The report includes a breakdown for every property that it computed.
In [13]: report.get_details(property_name='Column Shapes') Out[13]: Column Metric Quality Score 0 second_perc KSComplement 0.934884 1 high_perc KSComplement 0.897674 2 degree_perc KSComplement 0.916279 3 experience_years KSComplement 0.851163 4 employability_perc KSComplement 0.888372 5 mba_perc KSComplement 0.888372 6 salary KSComplement 0.791340 7 start_date KSComplement 0.713179 8 end_date KSComplement 0.759875 9 gender TVComplement 0.920930 10 high_spec TVComplement 0.967442 11 degree_type TVComplement 0.879070 12 work_experience TVComplement 0.948837 13 mba_spec TVComplement 0.986047 14 placed TVComplement 0.995349 15 duration TVComplement 0.895711
In the detailed view, you can see the quality score for each column of the table.
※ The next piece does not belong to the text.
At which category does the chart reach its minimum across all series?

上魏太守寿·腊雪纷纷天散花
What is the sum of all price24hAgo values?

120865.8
Based on the data type, different metrics may be used for the computation.
For more information about the Quality Report, see the SDMetrics Docs.
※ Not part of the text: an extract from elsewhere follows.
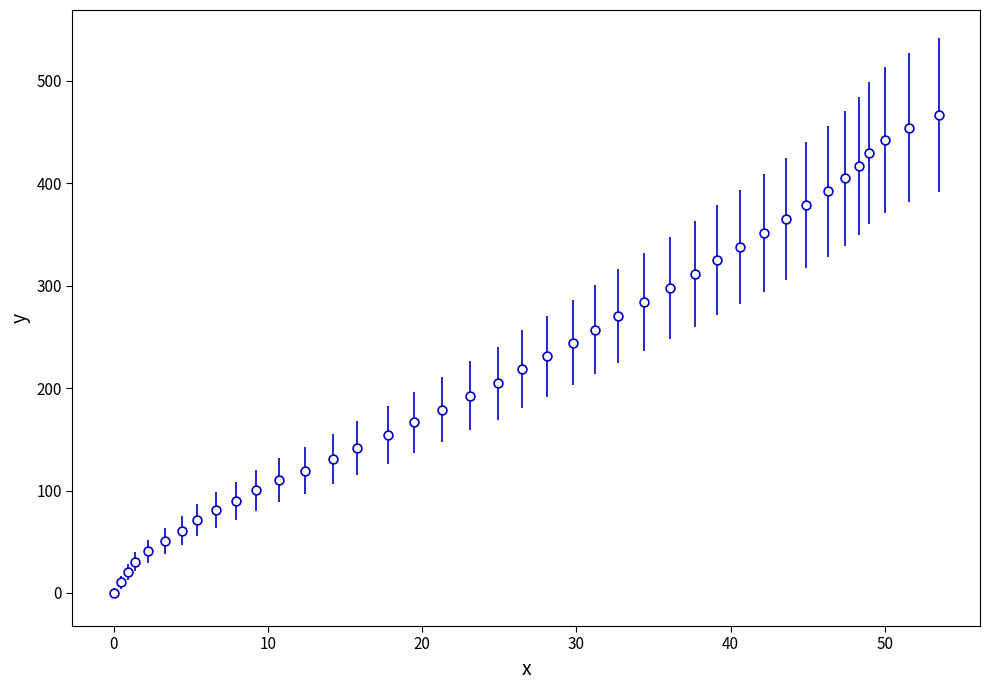

What is the range of Y values (max minus min)?

466.9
Outside of reports, the SDMetrics library contains a variety of metrics that you can apply manually. For example the NewRowSynthesis metric measures whether each row in the synthetic data is novel or whether it exactly matches a row in the real data.
In [14]: from sdmetrics.single_table import NewRowSynthesis In [15]: NewRowSynthesis.compute(real_data, synthetic_data, metadata_dict) Out[15]: 1.0
See the SDMetrics Glossary for a full list of metrics that you can apply.